* [Input]
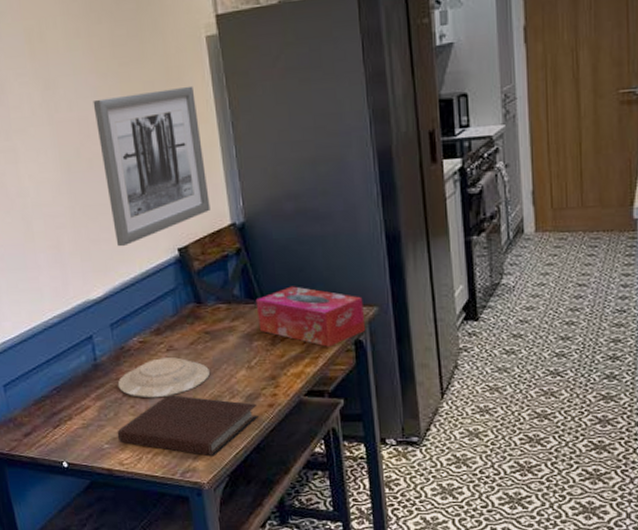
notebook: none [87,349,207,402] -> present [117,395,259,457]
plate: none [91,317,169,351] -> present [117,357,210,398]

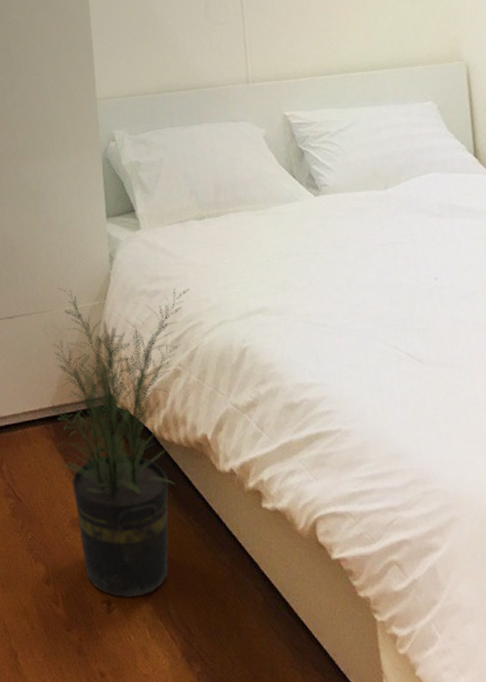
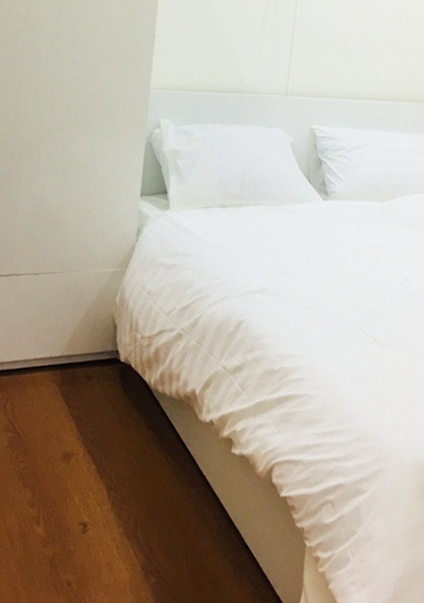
potted plant: present [51,288,190,598] -> none [60,253,204,521]

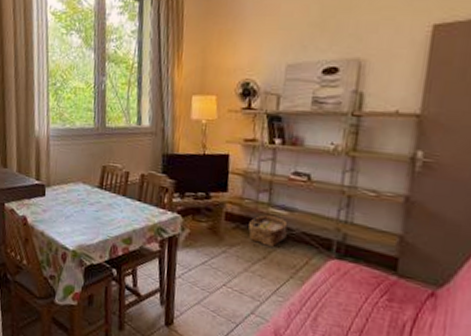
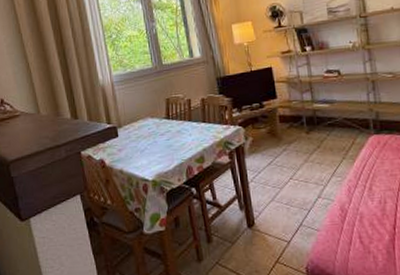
woven basket: present [248,213,288,247] -> none [300,107,332,137]

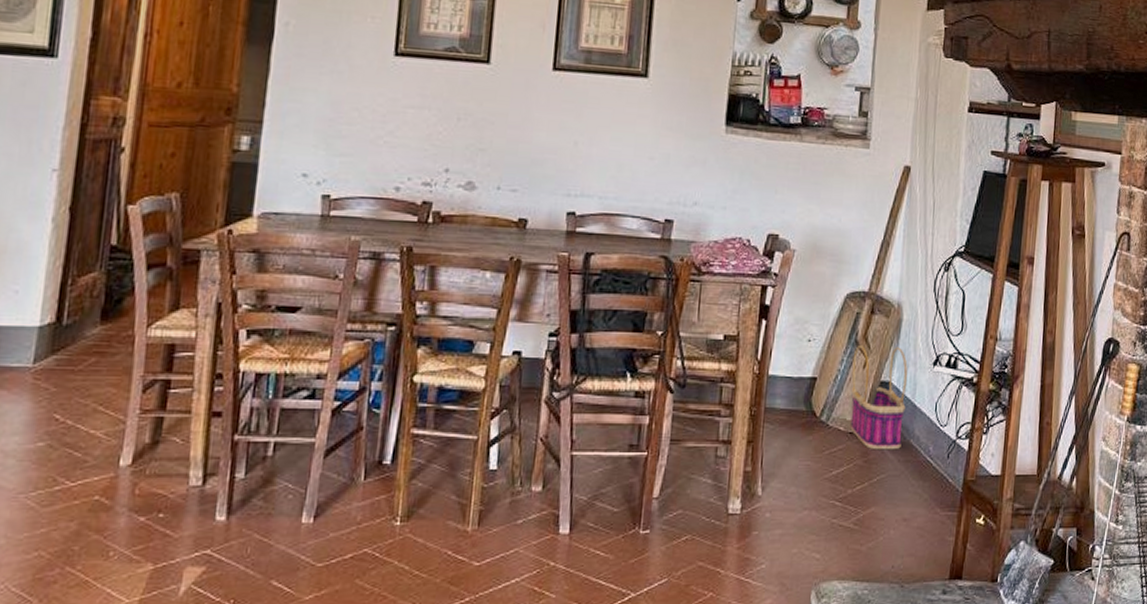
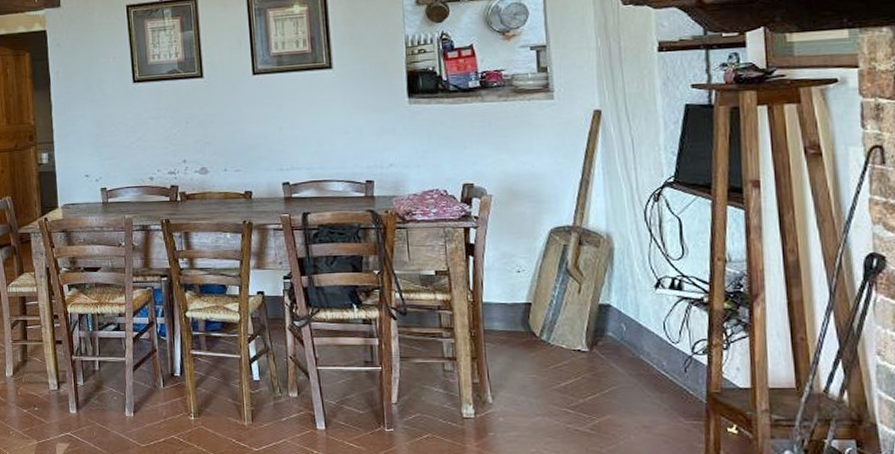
basket: present [850,346,908,450] -> none [566,273,631,365]

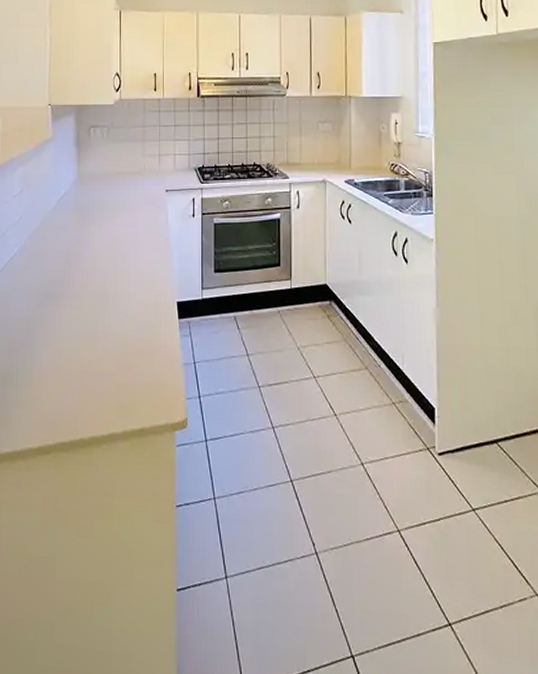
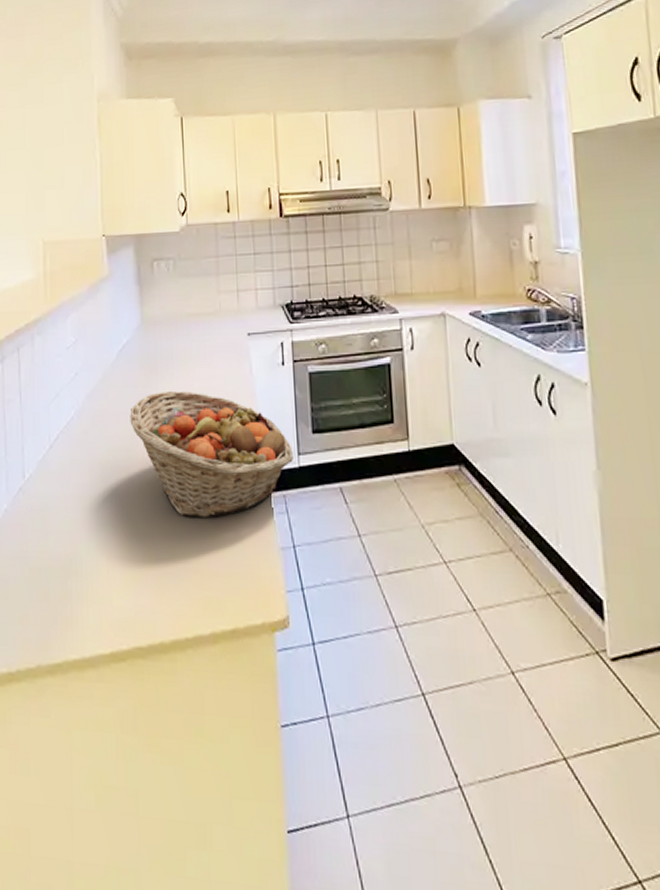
fruit basket: none [64,235,198,339] -> present [130,391,293,519]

* [Goal of the exercise] A word-for-word retyping of the material above is expected, without pictures.

* [Exercise response]
notebook: none [87,349,207,402] -> present [117,395,259,457]
plate: none [91,317,169,351] -> present [117,357,210,398]

potted plant: present [51,288,190,598] -> none [60,253,204,521]

woven basket: present [248,213,288,247] -> none [300,107,332,137]

basket: present [850,346,908,450] -> none [566,273,631,365]

fruit basket: none [64,235,198,339] -> present [130,391,293,519]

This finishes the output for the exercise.